The Basics

Chemical segregation is important to prevent fires, explosions, toxic or flammable gas release, and other damaging or adverse reactions in chemical storage.

The first rule of chemical segregation is to sort chemicals by their reactivity and incompatibility. It's OK to separate out chemicals by owner or to alphabetize, but only if you can still segregate incompatible chemicals. For example, you might set aside two shelves of a flammable liquid storage cabinet for one user's flammable chemicals, and then sort those two shelves with spill trays to separate the various incompatible groups.

There are some types of chemicals that should be stored in completely separate locations from each other, such as in separate cabinets. Follow these rules first, then proceed to segregation within storage locations.

  • Keep Mineral Acids away from Organic Solvents: Mineral acids, especially the oxidizing acids such as nitric and perchloric acid, must never be stored in the same cabinet as volatile/flammable organic materials. Accidental mixing of nitric acid with common solvents has caused multiple laboratory explosions and fires.

  • Keep Oxidizers away from Organic Solvents: Oxidizers (nitrate and nitrite salts, hydrogen peroxide, etc.) must never be stored with volatile/flammable organic liquids. Uncontrolled mixing of these two groups is also a cause of fires in laboratories.

  • Keep Ammonia away from Oxidizing Acids: Ammonia (also known as ammonium hydroxide) must never be stored in the same cabinet with oxidizing acids such as nitric acid or perchloric acid. The gases that are released from the solutions will react in the air to form shock-sensitive explosive compounds like ammonium nitrate and ammonium perchlorate, which appear as crystal growth on bottles, caps and the walls of the cabinet.

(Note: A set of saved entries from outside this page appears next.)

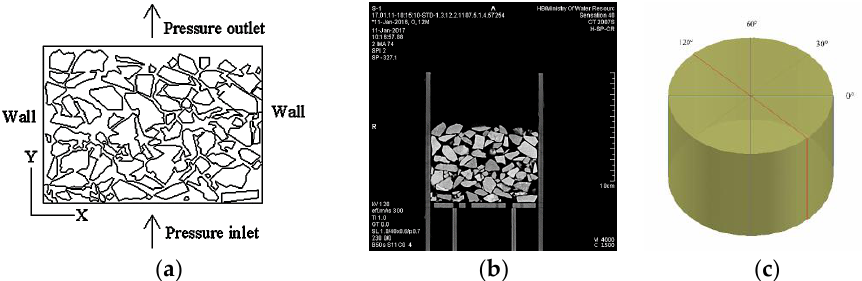
Figure 5. Numerical simulation model. ( a ) Schematic of the computational domain and the boundary. ( b ) The corresponding CT section of S1. ( c ) Schematic representation of the model’s cut location. The control equation of the simulation in the domain area Ω is given below [51].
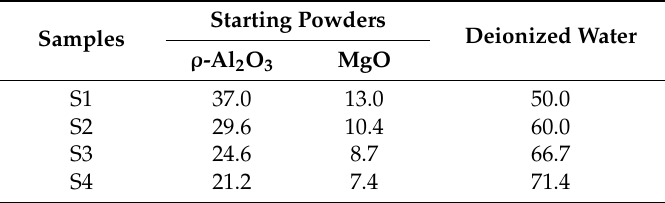
Table 1. Ratios of raw materials of the samples (wt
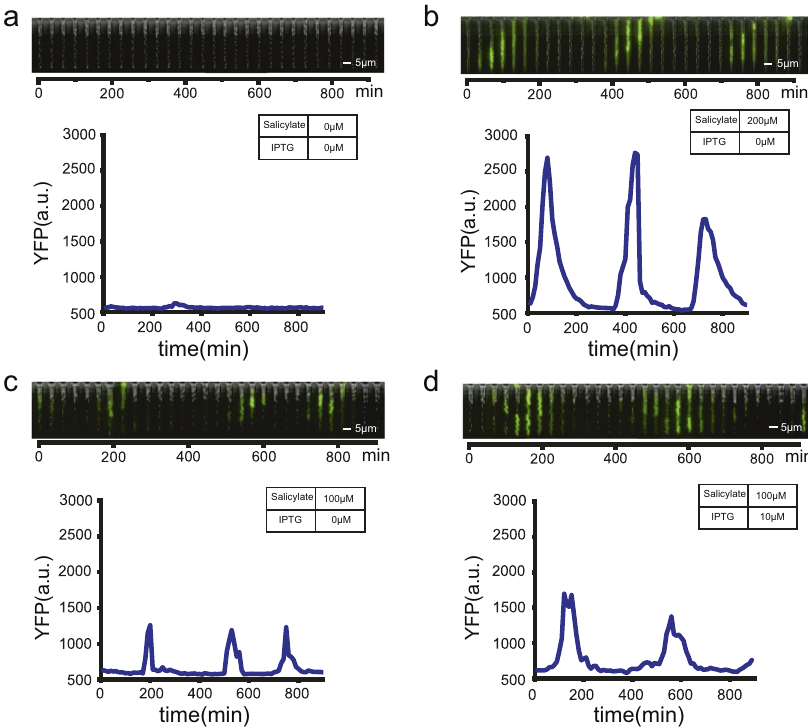
Fig. 2 Microscope images and the single-cell fl uorescence intensity curve of the oscillation in different inducer concentration combinations. a IPTG, 0 μ M; salicylate, 0 μ M, b IPTG, 0 μ M; salicylate, 200 μ M, c IPTG, 0 μ M; salicylate, 100 μ M, d IPTG, 10 μ M; salicylate, 100 μ M). Microscope images were merged by the phase contrast and YFP channels. The single-cell curves were drawn from the fl uorescence intensity of the mother cell in these channels. Each curve has at least one complete period of oscillation.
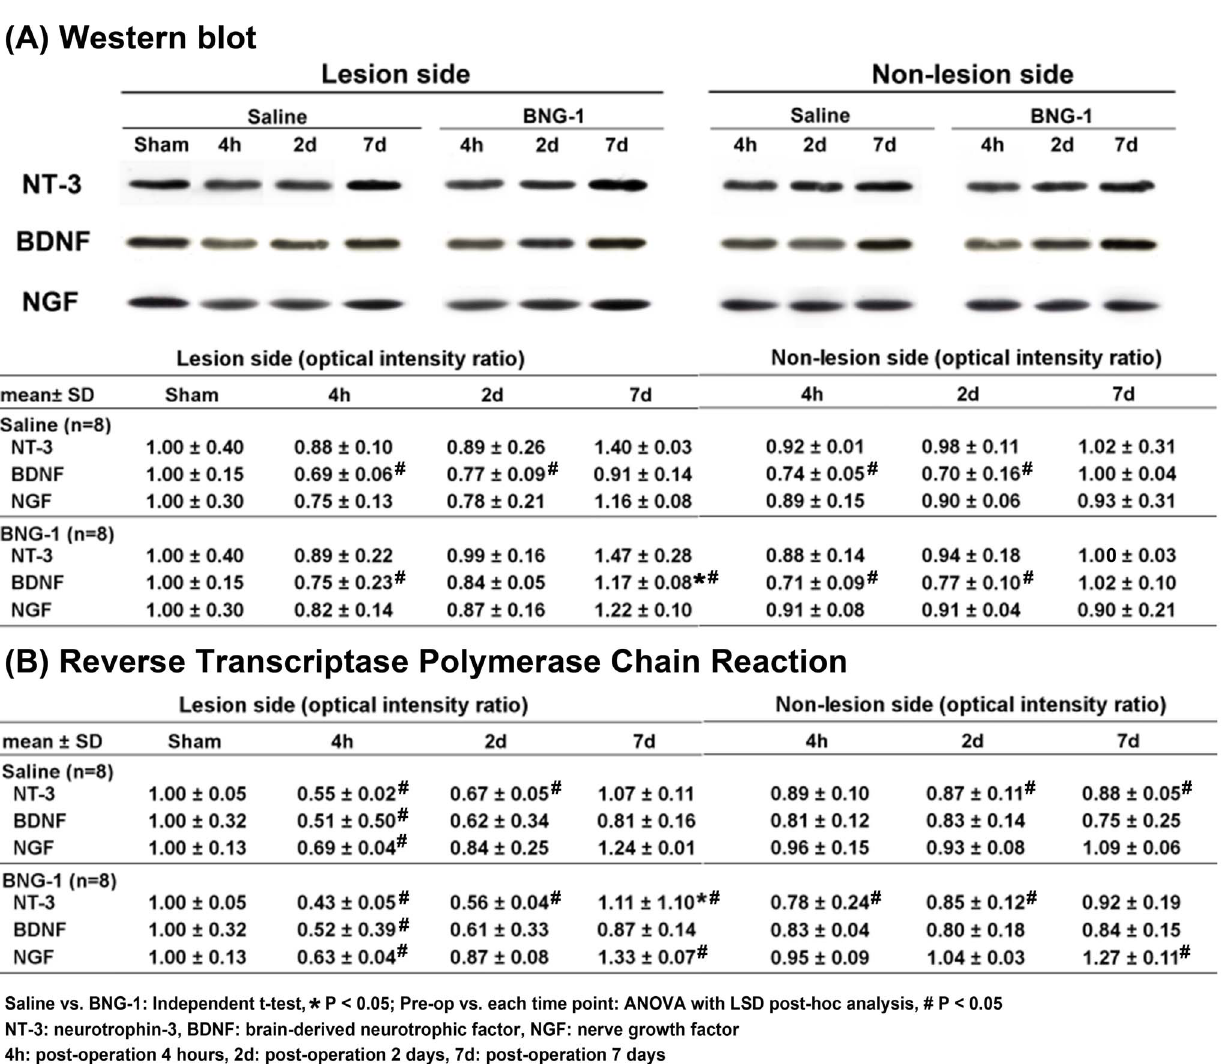
Fig. 6. Comparison of the temporal expression of neurotrophic factor protein and mRNA after focal cerebral ischemia between the saline and BNG-1 treatments. A : Western blot indicates that the BDNF level on the lesion cortex is significantly higher in the BNG-1 group than the saline group at 7 d, whereas no difference in NT-3 and NGF levels occurred at any time point. B : Reverse-transcription PCR indicates that the NT-3 mRNA level on the lesion cortex is significantly higher in the BNG-1 group than the saline group at 7 d, whereas no difference in BDNF and NGF levels occurred at any time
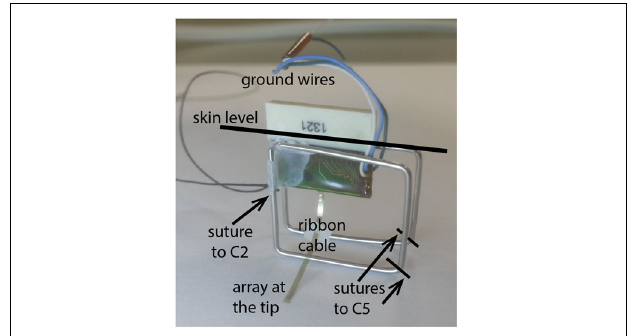
FIGURE 1 | A photo of the implanted electrode/connector assembly. The electrode assembly was firmly fixed over the cervical spinal column by suturing the stainless steel wire frame to vertebral bones of C2 on the rostral and C5 on the distal side. The ground wires were placed over the spinal cord as a reference for neural recordings.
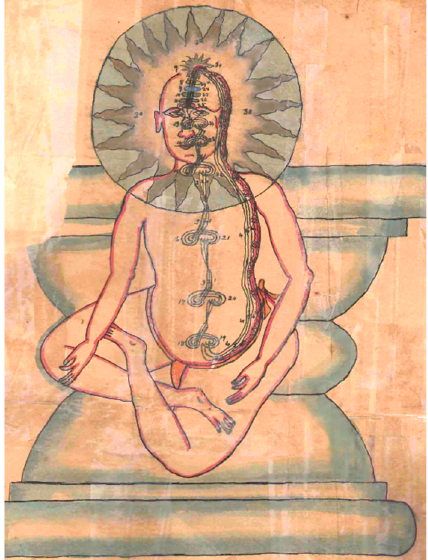
Figure 5. The yogic body understood as a set of superimposed bodies—material and spiritual bodies that coexist and interconnect, showing the “subtle body” ( li ṅ ga- ś ar ī ra ) and “material body” ( sth ū la- ś ar ī ra ). Representation of 1880 (treatise on Vedantic Raj Yoga Philosophy. Edited by Siris Chandra Basu, Student, Government College. Publisher: Lahore “Civil and Military Gazette” Press. Ś r ī Sa-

  • Keep Bleach away from Acids: Bleach should never be stored with acids of any kind, particularly with hydrochloric acid. The mixture of bleach with acids produces hypochlorous acid, which then decomposes in low pH to chlorine gas, which is immediately dangerous to life and health at only 30ppm. The mixture of hydrochloric acid and bleach is particularly prone to chlorine gas production.

  • Keep Bleach away from Ammonia: Bleach should never be stored with ammonia (ammonium hydroxide) solutions. The mixture of bleach with ammonia produces toxic and corrosive chloramine gases.

    • Note: Bleach is one of the few items that may be stored in a cabinet under a sink, which is convenient for complete segregation of bleach from incompatible materials.

  • Keep Cyanide Salts away from Acids: The mixture of acids (whether organic or mineral) with cyanide salts (NaCN, KCN, etc.) will produce hydrogen cyanide gas, which is immediately dangerous to life and health at 50ppm.

  • Keep Sulfide/Selenide Salts away from Acids: Acids react with sulfide and selenide salts (Na2Se, Na2S, etc.) to produce hydrogen sulfide or hydrogen selenide gas, which are acutely toxic even in the part per million concentration range.

  • Keep Pyrophorics away from Flammable/Combustible Liquids: If a pyrophoric material catches fire in storage and is already inside the flammable storage cabinet with other flammable materials, then the flammable storage cabinet will not protect the flammable materials inside from the fire. Pyrophoric materials should be stored in a separate flammable cabinet from other flammable materials in order to minimize the damage if one ignites in storage. For better protection, store pyrophoric materials in an inert atmosphere glove box.

Other types of chemicals simply need to be separated by containment tray or bin, or on separate shelves in a cabinet, to prevent accidental mixing in case the bottles break. This site provides specific guidance for how to segregate the chemicals in a storage location from each other, using secondary containment trays or bins.

Containment trays for chemical segregation within a storage location.
Crystals or solid residue in and on the caps of chemical bottles, and rusting metal containers are signs of improper chemical segregation.
Mineral acids stored with ammonium hydroxide solution. Ammonium hydroxide releases ammonia gas into the air, while the mineral acids release gases such as sulfur trioxide, nitrogen dioxide, or hydrogen chloride. Crystals of the ammonium salt form on the bottles and surrounding surfaces. Ammonium salts of oxidizing acids, such as ammonium nitrate or ammonium perchlorate, are explosive and sometimes shock-sensitive.